Andrzejowi G. grozi do 10 latu więzienia, a Jackowi D. do 5 lat. Prokurator nie chciał ujawnić, czy obaj składają wyjaśnienia i przyznają się do winy. Ale po przesłuchaniu Andrzeja G. prokuratura natychmiast wystąpiła do sądu o trzymiesięczny areszt. Wniosek zostanie rozpatrzony w środę. Jacek D. został zwolniony do domu, ma zakaz opuszczania kraju, dozór policyjny i 15 tys zł poręczenia majątkowego.

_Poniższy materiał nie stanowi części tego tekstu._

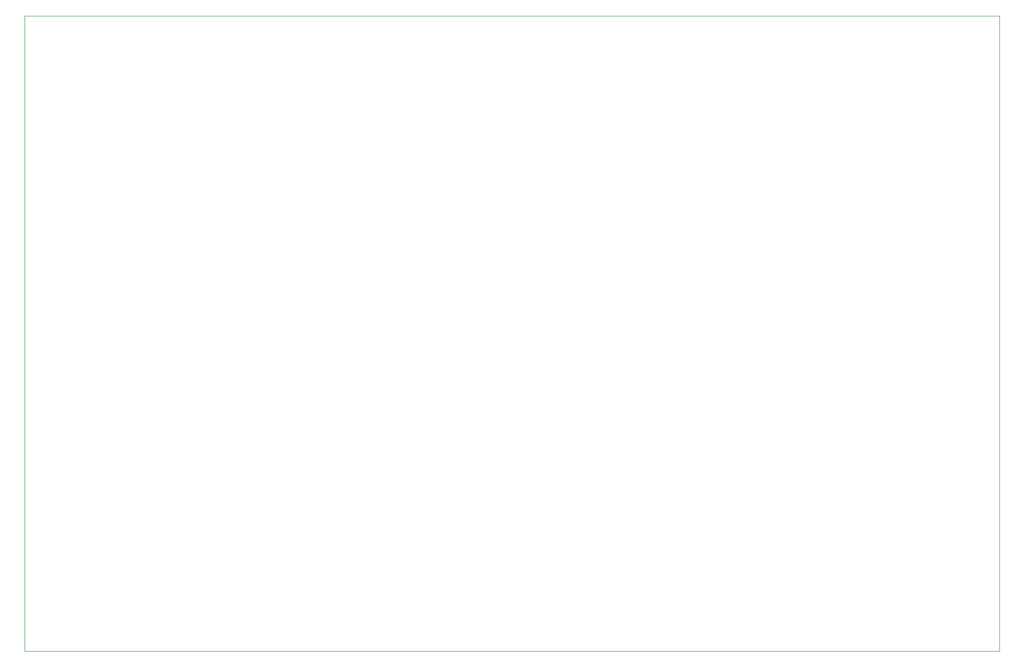
<source format=gbr>
%TF.GenerationSoftware,KiCad,Pcbnew,(5.1.6)-1*%
%TF.CreationDate,2020-07-18T16:30:58-07:00*%
%TF.ProjectId,BPEM488 Inputs,4250454d-3438-4382-9049-6e707574732e,rev?*%
%TF.SameCoordinates,Original*%
%TF.FileFunction,Profile,NP*%
%FSLAX46Y46*%
G04 Gerber Fmt 4.6, Leading zero omitted, Abs format (unit mm)*
G04 Created by KiCad (PCBNEW (5.1.6)-1) date 2020-07-18 16:30:58*
%MOMM*%
%LPD*%
G01*
G04 APERTURE LIST*
%TA.AperFunction,Profile*%
%ADD10C,0.050000*%
%TD*%
G04 APERTURE END LIST*
D10*
X45720000Y-38100000D02*
X44450000Y-38100000D01*
X44450000Y-149860000D02*
X44450000Y-38100000D01*
X215900000Y-149860000D02*
X44450000Y-149860000D01*
X215900000Y-38100000D02*
X215900000Y-149860000D01*
X45720000Y-38100000D02*
X215900000Y-38100000D01*
M02*

</source>
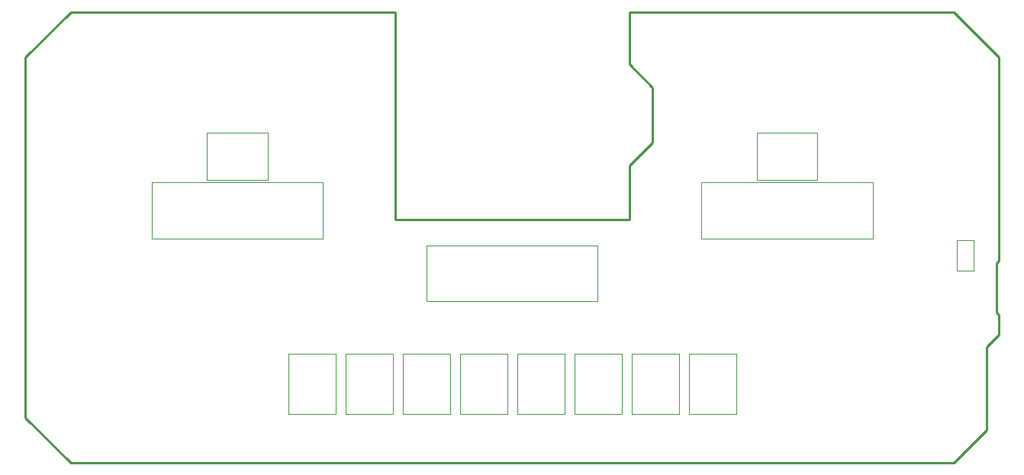
<source format=gbr>
%TF.GenerationSoftware,KiCad,Pcbnew,9.0.7*%
%TF.CreationDate,2026-01-30T16:58:59+00:00*%
%TF.ProjectId,FED3,46454433-2e6b-4696-9361-645f70636258,rev?*%
%TF.SameCoordinates,Original*%
%TF.FileFunction,Other,User*%
%FSLAX46Y46*%
G04 Gerber Fmt 4.6, Leading zero omitted, Abs format (unit mm)*
G04 Created by KiCad (PCBNEW 9.0.7) date 2026-01-30 16:58:59*
%MOMM*%
%LPD*%
G01*
G04 APERTURE LIST*
%ADD10C,0.050000*%
%TA.AperFunction,Profile*%
%ADD11C,0.250000*%
%TD*%
G04 APERTURE END LIST*
%TO.C,PI1*%
D10*
X188501100Y-98903600D02*
X169501100Y-98903600D01*
X169501100Y-105103600D01*
X188501100Y-105103600D01*
X188501100Y-98903600D01*
%TO.C,PI2*%
X158001100Y-105903600D02*
X139001100Y-105903600D01*
X139001100Y-112103600D01*
X158001100Y-112103600D01*
X158001100Y-105903600D01*
%TO.C,PI3*%
X127501100Y-98903600D02*
X108501100Y-98903600D01*
X108501100Y-105103600D01*
X127501100Y-105103600D01*
X127501100Y-98903600D01*
%TO.C,LED10*%
X182351100Y-93350400D02*
X175651100Y-93350400D01*
X175651100Y-98600400D01*
X182351100Y-98600400D01*
X182351100Y-93350400D01*
%TO.C,LED4*%
X149051900Y-117916000D02*
X154301900Y-117916000D01*
X154301900Y-124616000D01*
X149051900Y-124616000D01*
X149051900Y-117916000D01*
%TO.C,LED9*%
X121351100Y-93350400D02*
X114651100Y-93350400D01*
X114651100Y-98600400D01*
X121351100Y-98600400D01*
X121351100Y-93350400D01*
%TO.C,LED8*%
X123651900Y-117916000D02*
X128901900Y-117916000D01*
X128901900Y-124616000D01*
X123651900Y-124616000D01*
X123651900Y-117916000D01*
%TO.C,LED3*%
X155401900Y-117916000D02*
X160651900Y-117916000D01*
X160651900Y-124616000D01*
X155401900Y-124616000D01*
X155401900Y-117916000D01*
%TO.C,LED1*%
X168101900Y-117916000D02*
X173351900Y-117916000D01*
X173351900Y-124616000D01*
X168101900Y-124616000D01*
X168101900Y-117916000D01*
%TO.C,R26*%
X197800000Y-105320000D02*
X197800000Y-108680000D01*
X197800000Y-108680000D02*
X199700000Y-108680000D01*
X199700000Y-105320000D02*
X197800000Y-105320000D01*
X199700000Y-108680000D02*
X199700000Y-105320000D01*
%TO.C,LED2*%
X161751900Y-117916000D02*
X167001900Y-117916000D01*
X167001900Y-124616000D01*
X161751900Y-124616000D01*
X161751900Y-117916000D01*
%TO.C,LED6*%
X136351900Y-117916000D02*
X141601900Y-117916000D01*
X141601900Y-124616000D01*
X136351900Y-124616000D01*
X136351900Y-117916000D01*
%TO.C,LED7*%
X130001900Y-117916000D02*
X135251900Y-117916000D01*
X135251900Y-124616000D01*
X130001900Y-124616000D01*
X130001900Y-117916000D01*
%TO.C,LED5*%
X142701900Y-117916000D02*
X147951900Y-117916000D01*
X147951900Y-124616000D01*
X142701900Y-124616000D01*
X142701900Y-117916000D01*
%TD*%
D11*
X201101100Y-126403600D02*
X201101100Y-117203600D01*
X161501100Y-103003600D02*
X135501100Y-103003600D01*
X161501100Y-80003600D02*
X161501100Y-85751600D01*
X161501100Y-85751600D02*
X164097100Y-88347600D01*
X99501100Y-80003600D02*
X94501100Y-85003600D01*
X202221100Y-107883600D02*
X202501100Y-107603600D01*
X202501100Y-85003600D02*
X197501100Y-80003600D01*
X202221100Y-113323600D02*
X202221100Y-107883600D01*
X202501100Y-107603600D02*
X202501100Y-85003600D01*
X161501100Y-96983600D02*
X161501100Y-103003600D01*
X202501100Y-113603600D02*
X202221100Y-113323600D01*
X135501100Y-103003600D02*
X135501100Y-80003600D01*
X94501100Y-125003600D02*
X99501100Y-130003600D01*
X164097100Y-88347600D02*
X164097100Y-94443600D01*
X197501100Y-130003600D02*
X201101100Y-126403600D01*
X197501100Y-80003600D02*
X161501100Y-80003600D01*
X202501100Y-115803600D02*
X202501100Y-113603600D01*
X94501100Y-85003600D02*
X94501100Y-125003600D01*
X99501100Y-130003600D02*
X197501100Y-130003600D01*
X164097100Y-94443600D02*
X161501100Y-96983600D01*
X201101100Y-117203600D02*
X202501100Y-115803600D01*
X135501100Y-80003600D02*
X99501100Y-80003600D01*
M02*

</source>
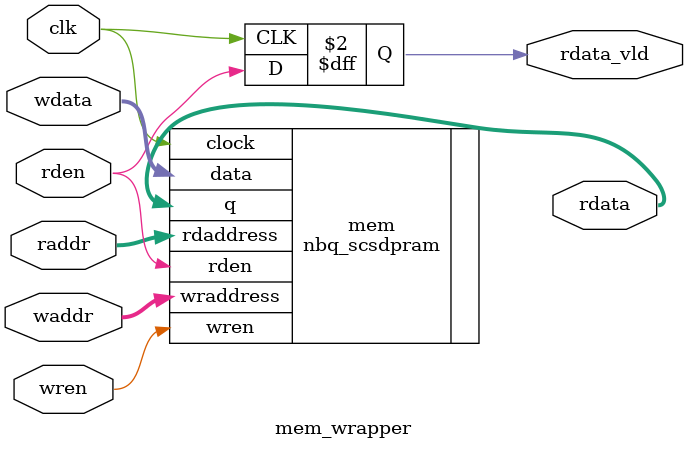
<source format=sv>


`default_nettype none
module mem_wrapper #(
    parameter DEVICE_FAMILY  = "Arria 10",
    parameter DW             = 8,
    parameter DEPTH          = 8, 
    parameter RAM_TYPE       = "AUTO",
    parameter OUTREG         = "ON",
     parameter SKIP_RDEN   	  = 0,
    parameter INIT_FILE_DATA = "init_file_data.hex"
)(
    input var  logic                     clk,
    input var  logic                     wren,
    input var  logic [DW-1:0]            wdata,
    input var  logic [$clog2(DEPTH)-1:0] waddr,

    input var  logic                     rden,
    input var  logic [$clog2(DEPTH)-1:0] raddr,
    output     logic [DW-1:0]            rdata,
    output     logic                     rdata_vld
);

nbq_scsdpram #(
    .DEVICE_FAMILY  (DEVICE_FAMILY),
    .SKIP_RDEN      (SKIP_RDEN),
    .LOG2_DEPTH     ($clog2(DEPTH)), 
    .WIDTH          (DW),
    .RAM_TYPE       (RAM_TYPE),
    .OUTREG         (OUTREG),
    .INIT_FILE      (INIT_FILE_DATA)
) mem (
  .clock        ( clk ),

  .data         ( wdata ),           // Write Data
  .wraddress    ( waddr ),
  .wren         ( wren ),

  .rdaddress    ( raddr ),
  .rden         ( rden ),
  .q            ( rdata )            // Read Data
);

always_ff @(posedge clk)   
     rdata_vld <= rden;
   
endmodule
`default_nettype wire

</source>
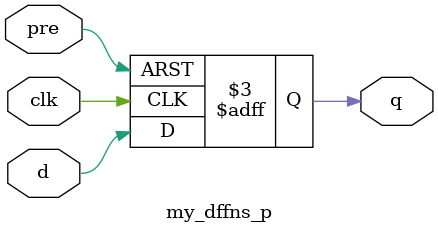
<source format=v>
module my_dffns_p (
    input d,
    clk,
    pre,
    output reg q
);
  initial q <= 1'b0;
  always @(negedge clk or posedge pre)
    if (pre) q <= 1'b1;
    else q <= d;
endmodule
</source>
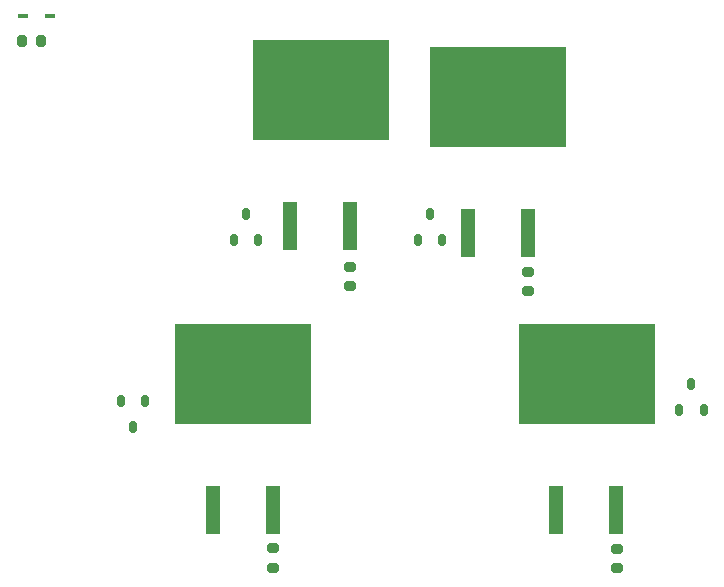
<source format=gbr>
%TF.GenerationSoftware,KiCad,Pcbnew,8.0.0*%
%TF.CreationDate,2025-02-08T12:11:07-03:30*%
%TF.ProjectId,H_Bridges,485f4272-6964-4676-9573-2e6b69636164,rev?*%
%TF.SameCoordinates,Original*%
%TF.FileFunction,Paste,Bot*%
%TF.FilePolarity,Positive*%
%FSLAX46Y46*%
G04 Gerber Fmt 4.6, Leading zero omitted, Abs format (unit mm)*
G04 Created by KiCad (PCBNEW 8.0.0) date 2025-02-08 12:11:07*
%MOMM*%
%LPD*%
G01*
G04 APERTURE LIST*
G04 Aperture macros list*
%AMRoundRect*
0 Rectangle with rounded corners*
0 $1 Rounding radius*
0 $2 $3 $4 $5 $6 $7 $8 $9 X,Y pos of 4 corners*
0 Add a 4 corners polygon primitive as box body*
4,1,4,$2,$3,$4,$5,$6,$7,$8,$9,$2,$3,0*
0 Add four circle primitives for the rounded corners*
1,1,$1+$1,$2,$3*
1,1,$1+$1,$4,$5*
1,1,$1+$1,$6,$7*
1,1,$1+$1,$8,$9*
0 Add four rect primitives between the rounded corners*
20,1,$1+$1,$2,$3,$4,$5,0*
20,1,$1+$1,$4,$5,$6,$7,0*
20,1,$1+$1,$6,$7,$8,$9,0*
20,1,$1+$1,$8,$9,$2,$3,0*%
G04 Aperture macros list end*
%ADD10RoundRect,0.150000X0.150000X-0.350000X0.150000X0.350000X-0.150000X0.350000X-0.150000X-0.350000X0*%
%ADD11RoundRect,0.200000X0.275000X-0.200000X0.275000X0.200000X-0.275000X0.200000X-0.275000X-0.200000X0*%
%ADD12RoundRect,0.200000X-0.200000X-0.275000X0.200000X-0.275000X0.200000X0.275000X-0.200000X0.275000X0*%
%ADD13R,0.812800X0.355600*%
%ADD14R,1.244600X4.064000*%
%ADD15R,11.531600X8.559800*%
%ADD16RoundRect,0.150000X-0.150000X0.350000X-0.150000X-0.350000X0.150000X-0.350000X0.150000X0.350000X0*%
%ADD17RoundRect,0.200000X-0.275000X0.200000X-0.275000X-0.200000X0.275000X-0.200000X0.275000X0.200000X0*%
G04 APERTURE END LIST*
D10*
%TO.C,D9*%
X186580000Y-84100000D03*
X184520000Y-84100000D03*
X185550000Y-81900000D03*
%TD*%
D11*
%TO.C,R6*%
X150100000Y-97475000D03*
X150100000Y-95825000D03*
%TD*%
%TO.C,R5*%
X156650000Y-73675000D03*
X156650000Y-72025000D03*
%TD*%
D12*
%TO.C,R13*%
X128877600Y-52910000D03*
X130527600Y-52910000D03*
%TD*%
D11*
%TO.C,R8*%
X179250000Y-97537700D03*
X179250000Y-95887700D03*
%TD*%
D13*
%TO.C,D13*%
X128982400Y-50760000D03*
X131217600Y-50760000D03*
%TD*%
D14*
%TO.C,Q6*%
X150090000Y-92626200D03*
D15*
X147600800Y-81107300D03*
D14*
X145010000Y-92626200D03*
%TD*%
D16*
%TO.C,D7*%
X137270000Y-83400000D03*
X139330000Y-83400000D03*
X138300000Y-85600000D03*
%TD*%
D14*
%TO.C,Q8*%
X179190000Y-92574000D03*
D15*
X176700800Y-81055100D03*
D14*
X174110000Y-92574000D03*
%TD*%
D10*
%TO.C,D8*%
X164470750Y-69710750D03*
X162410750Y-69710750D03*
X163440750Y-67510750D03*
%TD*%
D17*
%TO.C,R7*%
X171700000Y-72425000D03*
X171700000Y-74075000D03*
%TD*%
D14*
%TO.C,Q5*%
X156680750Y-68591950D03*
D15*
X154191550Y-57073050D03*
D14*
X151600750Y-68591950D03*
%TD*%
%TO.C,Q7*%
X171690000Y-69174000D03*
D15*
X169200800Y-57655100D03*
D14*
X166610000Y-69174000D03*
%TD*%
D10*
%TO.C,D6*%
X148870750Y-69740750D03*
X146810750Y-69740750D03*
X147840750Y-67540750D03*
%TD*%
M02*

</source>
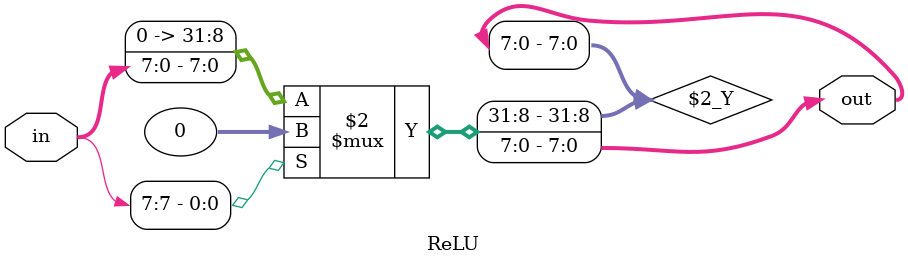
<source format=v>
module ReLU #(parameter n = 8) (
    input signed [n-1:0] in,
    output signed [n-1:0] out
);

    assign out = in[n-1] ? 'd0 : in;

endmodule
</source>
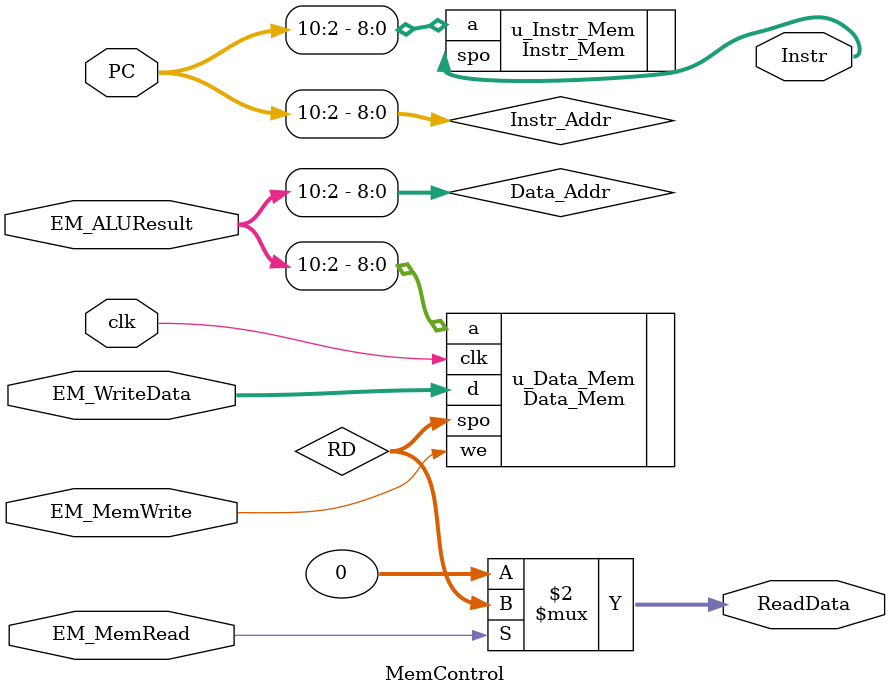
<source format=v>
`timescale 1ns / 1ps

module MemControl(
input clk,
input [31:0] PC,
output [31:0] Instr,
input [31:0] EM_ALUResult,
input [31:0] EM_WriteData,
input EM_MemRead,
input EM_MemWrite,
output [31:0] ReadData
    );
wire [31:0] RD;
wire [8:0] Instr_Addr,Data_Addr;
assign Instr_Addr=PC[10:2];
assign Data_Addr=EM_ALUResult[10:2];
assign ReadData=(EM_MemRead==1)?RD:32'h0;



Data_Mem u_Data_Mem(
.a(Data_Addr),
.d(EM_WriteData),
.clk(clk),
.we(EM_MemWrite),
.spo(RD)
);

Instr_Mem u_Instr_Mem(
.a(Instr_Addr),
.spo(Instr)
);

endmodule
/*
module Data_Mem(
  a,
  d,
  clk,
  we,
  spo
);

input [8 : 0] a;
input [31 : 0] d;
input clk;
input we;
output [31 : 0] spo;

module Instr_Mem(
  a,
  spo
);

input [8 : 0] a;
output [31 : 0] spo;*/
</source>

Według prokuratury przedstawiciele Widzewa lekceważyli wyroki sądu komorniczego i ukrywali wpływające do klubu pieniądze, nie spłacając długów. Współpracowali przy tym z sekretarzem generalnym PZPN Zdzisławem K., który w tym wątku śledztwa ma już postawione dwa zarzuty - działania na szkodę wierzycieli. W wątku gospodarczym niemal identyczny zarzut, ale dotyczący GKS Katowice otrzymał wcześniej były wiceprezes PZPN Eugeniusz K.

W ostatnich tygodniach jako świadkowie w sprawie Widzewa zeznawali m.in: były trener tego klubu Stefan Majewski, a także Zdzisław Sadowski, członek komisji PZPN przyznającej licencje, działacz Łódzkiego Okręgowego Związku Piłki Nożnej.

- Prowadząca sprawę Anna Zimolong bada przyznanie Widzewowi licencji na grę w II lidze oraz sprawy przekształceniowe w klubie - dodaje prokurator Dyko.

- W dokumentach klubu z 2004 r. dwie osoby oświadczyły nieprawdę, a to jest przestępstwo. Jedna jest z Widzewa, druga z PZPN - informował kiedyś "Gazetę" Michał Tomczak, były szef Wydziału Dyscypliny PZPN.

W połowie 2004 r. zadłużony na kilkanaście milionów złotych SPN Widzew, którego właścicielami byli Andrzej G. i Andrzej Pawelec, został przekazany stowarzyszeniu RTS Widzew. Ten wystąpił do PZPN o licencję na grę w II lidze, ale wniosek odrzucono. Klub odwołał się do komisji, której szefem był wiceprezes łódzkiego OZPN Zbigniew Sadowski, i zgodę dostał. RTS miał przejąć długi SPN, ale w całości ich nie spłacił.

- PZPN dwa razy dawał nam tę licencję, więc jeśli ma jakieś wątpliwości, to może mieć żal tylko do siebie - tłumaczył w kwietniu 2007 roku Zbigniew Boniek, wtedy wiceprezes Widzewa.

W wątku gospodarczym śledczy badają kwestie przekazywania pieniędzy przez PZPN klubom zamiast ich wierzycielom, przyznawanie ligowych licencji, a także szczegóły transakcji PZPN dotyczące sprzedaży praw telewizyjnych i podpisywania umów reklamowych. Jako świadka kilka razy przesłuchiwano byłego prezesa PZPN Michała Listkiewicza. We wrocławskiej prokuraturze konfrontowano go z sekretarzem generalnym związku Zdzisławem K. Ich wersje wydarzeń się różnią. Wszystko wskazuje na to, że prokuratura zbiera dowody, aby postawić Listkiewiczowi zarzut braku nadzoru nad działaniami PZPN.

Zatrzymanie Andrzeja G. ma związek z przestępstwem gospodarczym, a nie korupcyjnym, które w Polsce można karać dopiero po 1 lipca 2003, a więc od momentu, od kiedy wprowadzono do kodeksu karnego przepis o korupcji w sporcie. Przestępstwa gospodarcze w klubach prokuratura może ścigać znacznie wcześniejsze i właśnie przywłaszczanie pieniędzy w Widzewie dotyczy zdarzeń sprzed ponad dekady.